La crise liée au Covid-19 n'a pas enterré la hache de guerre entre rouges et blancs. Dans un rapport au vitriol − dont « Le Parisien - Aujourd'hui-en-France » a obtenu une synthèse − la Fédération nationale des sapeurs-pompiers de France (FNSPF) étrille la gestion de la pandémie par l'État français.
Les pompiers se plaignent « d'un sous-emploi et d'une absence de prise en compte des capacités opérationnelles » des quelque 250 000 effectifs et 7 000 casernes du territoire, rapporte au quotidien francilien le colonel Grégory Allione, président de la FNSPF. « Le mot d'ordre, c'était tout sauf les pompiers », tacle-t-il.
En premier lieu, les soldats du feu dénoncent une faille dans la gouvernance des opérations. Initialement dévolu à la direction générale de la santé, le pilotage de la réponse de l'État a ensuite été partagé avec le ministère de l'Intérieur. En découlent selon la FNSPF un « travail en silo des administrations » et « un brouillage des décisions stratégiques ».
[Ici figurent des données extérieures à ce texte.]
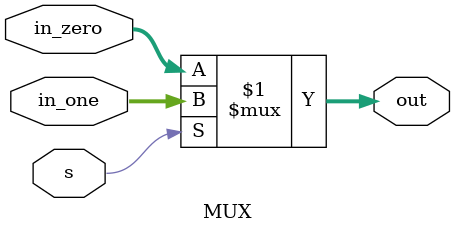
<source format=v>
`timescale 1ns / 1ps


module MUX(in_zero,in_one,s,out);
    parameter WIDTH = 32;
    input [WIDTH-1:0] in_zero,in_one;
    input s;
    output [WIDTH-1:0] out;
    assign out = s?in_one:in_zero;
endmodule

</source>
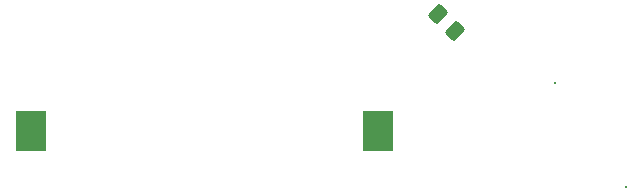
<source format=gbr>
%TF.GenerationSoftware,KiCad,Pcbnew,7.0.5*%
%TF.CreationDate,2023-07-02T17:57:48+02:00*%
%TF.ProjectId,eink-NFC,65696e6b-2d4e-4464-932e-6b696361645f,rev?*%
%TF.SameCoordinates,Original*%
%TF.FileFunction,Paste,Top*%
%TF.FilePolarity,Positive*%
%FSLAX46Y46*%
G04 Gerber Fmt 4.6, Leading zero omitted, Abs format (unit mm)*
G04 Created by KiCad (PCBNEW 7.0.5) date 2023-07-02 17:57:48*
%MOMM*%
%LPD*%
G01*
G04 APERTURE LIST*
G04 Aperture macros list*
%AMRoundRect*
0 Rectangle with rounded corners*
0 $1 Rounding radius*
0 $2 $3 $4 $5 $6 $7 $8 $9 X,Y pos of 4 corners*
0 Add a 4 corners polygon primitive as box body*
4,1,4,$2,$3,$4,$5,$6,$7,$8,$9,$2,$3,0*
0 Add four circle primitives for the rounded corners*
1,1,$1+$1,$2,$3*
1,1,$1+$1,$4,$5*
1,1,$1+$1,$6,$7*
1,1,$1+$1,$8,$9*
0 Add four rect primitives between the rounded corners*
20,1,$1+$1,$2,$3,$4,$5,0*
20,1,$1+$1,$4,$5,$6,$7,0*
20,1,$1+$1,$6,$7,$8,$9,0*
20,1,$1+$1,$8,$9,$2,$3,0*%
G04 Aperture macros list end*
%ADD10R,0.200000X0.200000*%
%ADD11RoundRect,0.250000X0.574524X0.097227X0.097227X0.574524X-0.574524X-0.097227X-0.097227X-0.574524X0*%
%ADD12R,2.600000X3.500000*%
G04 APERTURE END LIST*
D10*
%TO.C,ANT1*%
X165740000Y-86304000D03*
X159740000Y-77504000D03*
%TD*%
D11*
%TO.C,C4*%
X149860000Y-71628000D03*
X151327246Y-73095246D03*
%TD*%
D12*
%TO.C,BT1*%
X144769500Y-81534000D03*
X115369500Y-81534000D03*
%TD*%
M02*

</source>
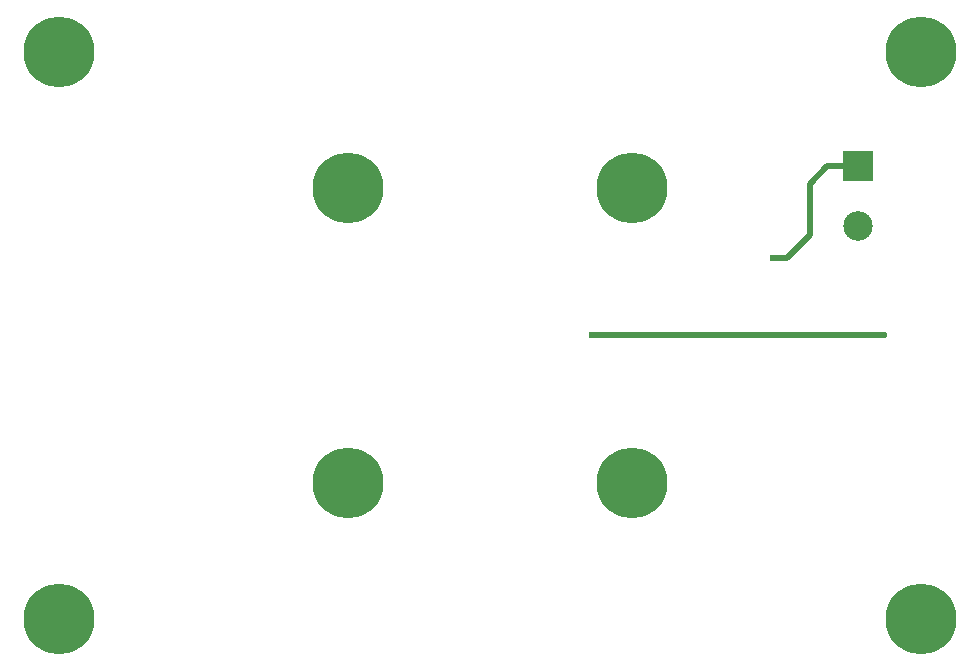
<source format=gbl>
%TF.GenerationSoftware,KiCad,Pcbnew,8.0.7*%
%TF.CreationDate,2025-01-15T23:21:58+00:00*%
%TF.ProjectId,PNP Camera,504e5020-4361-46d6-9572-612e6b696361,rev?*%
%TF.SameCoordinates,Original*%
%TF.FileFunction,Copper,L2,Bot*%
%TF.FilePolarity,Positive*%
%FSLAX46Y46*%
G04 Gerber Fmt 4.6, Leading zero omitted, Abs format (unit mm)*
G04 Created by KiCad (PCBNEW 8.0.7) date 2025-01-15 23:21:58*
%MOMM*%
%LPD*%
G01*
G04 APERTURE LIST*
%TA.AperFunction,ComponentPad*%
%ADD10C,6.000000*%
%TD*%
%TA.AperFunction,ComponentPad*%
%ADD11R,2.500000X2.500000*%
%TD*%
%TA.AperFunction,ComponentPad*%
%ADD12C,2.500000*%
%TD*%
%TA.AperFunction,ViaPad*%
%ADD13C,0.600000*%
%TD*%
%TA.AperFunction,Conductor*%
%ADD14C,0.500000*%
%TD*%
%ADD15C,0.300000*%
%ADD16C,0.350000*%
G04 APERTURE END LIST*
D10*
%TO.P,,1*%
%TO.N,N/C*%
X133000000Y-81000000D03*
%TD*%
%TO.P,,1*%
%TO.N,N/C*%
X133000000Y-56000000D03*
%TD*%
%TO.P,,1*%
%TO.N,N/C*%
X157500000Y-92500000D03*
%TD*%
%TO.P,,1*%
%TO.N,N/C*%
X84500000Y-92500000D03*
%TD*%
%TO.P,,1*%
%TO.N,N/C*%
X109000000Y-56000000D03*
%TD*%
%TO.P,,1*%
%TO.N,N/C*%
X157500000Y-44500000D03*
%TD*%
%TO.P,,1*%
%TO.N,N/C*%
X109000000Y-81000000D03*
%TD*%
%TO.P,REF\u002A\u002A,1*%
%TO.N,N/C*%
X84500000Y-44500000D03*
%TD*%
D11*
%TO.P,J1,1,Pin_1*%
%TO.N,VCC*%
X152175000Y-54205000D03*
D12*
%TO.P,J1,2,Pin_2*%
%TO.N,GND*%
X152175000Y-59285000D03*
%TD*%
D13*
%TO.N,GND*%
X130275000Y-68500000D03*
X153775000Y-68500000D03*
X154375000Y-68500000D03*
X129675000Y-68500000D03*
%TO.N,VCC*%
X145550000Y-62000000D03*
X144950000Y-62000000D03*
%TD*%
D14*
%TO.N,GND*%
X129675000Y-68500000D02*
X130275000Y-68500000D01*
X130275000Y-68500000D02*
X153775000Y-68500000D01*
X153775000Y-68500000D02*
X154375000Y-68500000D01*
%TO.N,VCC*%
X148100000Y-60025000D02*
X148100000Y-55687500D01*
X144950000Y-62000000D02*
X145550000Y-62000000D01*
X148100000Y-55687500D02*
X149582500Y-54205000D01*
X145550000Y-62000000D02*
X146125000Y-62000000D01*
X146125000Y-62000000D02*
X148100000Y-60025000D01*
X149582500Y-54205000D02*
X152175000Y-54205000D01*
%TD*%
D15*
X130275000Y-68500000D03*
X153775000Y-68500000D03*
X154375000Y-68500000D03*
X129675000Y-68500000D03*
X145550000Y-62000000D03*
X144950000Y-62000000D03*
D16*
X133000000Y-81000000D03*
X133000000Y-56000000D03*
X157500000Y-92500000D03*
X84500000Y-92500000D03*
X109000000Y-56000000D03*
X157500000Y-44500000D03*
X109000000Y-81000000D03*
X84500000Y-44500000D03*
X152175000Y-54205000D03*
X152175000Y-59285000D03*
M02*

</source>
En cause également, les agences régionales de santé (ARS). « Elles ont répondu à ce pour quoi elles avaient été conçues : une administration de gestion comptable et financière du système de santé, mais aucunement préparées à la gestion des situations d'urgence. Elles ont semblé accaparées par la gestion du nombre de places en réanimation hospitalière et par les remontées statistiques », écrit le rapport.
Selon ce même document, les ARS auraient reçu l'instruction de « mettre un terme à toutes communications avec les préfets, privant ces derniers des informations nécessaires à la coordination des opérations de secours ». Cela aurait eu pour conséquence directe « l'oubli des EHPAD », dont les collectivités territoriales auraient eu la charge seules.
Ce retour d'expérience préconise ainsi de placer le ministère de l'Intérieur ou directement Matignon en charge de la gestion des crises. Sollicité par « Le Parisien - Aujourd'hui-en-France », le ministère de la Santé voit dans ce document « plus une plate-forme de revendication qu'un retour d'expérience » et « regrette qu'une crise comme celle du Covid-19 et la très forte coopération de toutes les forces vives soient instrumentalisées pour refaire vivre le match des pompiers contre le SAMU ».
TGV médicalisés et 15 dans le collimateur
Car les pompiers chargent violemment certains dispositifs mis en place par leurs collègues en blanc. Ils voient dans les transferts de patients d'une région à une autre par le biais de TGV médicalisés de « pures opérations de communication et véritable esbroufe ». « Était-il efficace de faire faire des centaines de kilomètres aux victimes alors que souvent il y avait de la place dans la clinique d'en face ? », interroge la FNSPF.
L'autre victime des hommes en rouge n'est autre que le 15, numéro de régulation du SAMU. « Le 15 a montré son vrai visage : celui d'un numéro de renseignement, pas d'un numéro d'urgence », fustige le rapport. Les auteurs estiment que la décision du gouvernement d'inciter les Français à appeler le SAMU a contribué à « saturer la réception et la régulation des appels ». Ils avancent un temps d'attente le 11 mars de 45 minutes pour le SAMU 75 et de plus de 37 minutes pour le SAMU 95. « Des requérants non-Covid en situation d'urgence vitale n'ont jamais eu de réponse et sont morts dans l'indifférence générale. Un vrai scandale ! », accusent même les pompiers.
Friction sur les urgences
La question de la régulation des urgences est un point de friction majeur entre les pompiers et le SAMU. Depuis l'annonce en septembre 2019 par Agnès Buzyn de la création d'un service d'accès aux soins (SAS) pour désengorger les urgences, la FNSPF craint la généralisation du 15 comme numéro unique. L'organisation défend bec et ongles le choix du 112 comme numéro centralisateur en parallèle du 116 117 de régulation libérale des soins non programmés.
À l’issue de la crise épidémique, la rivalité entre les deux corps a pu être entretenue par la prime Covid destinée exclusivement aux personnels des établissements de santé. Localement, comme dans les Bouches-du-Rhône ou en Seine-Maritime, les services départementaux d'incendie et de secours (SDIS) demandent à être traités à l'égal de leurs collègues des hôpitaux.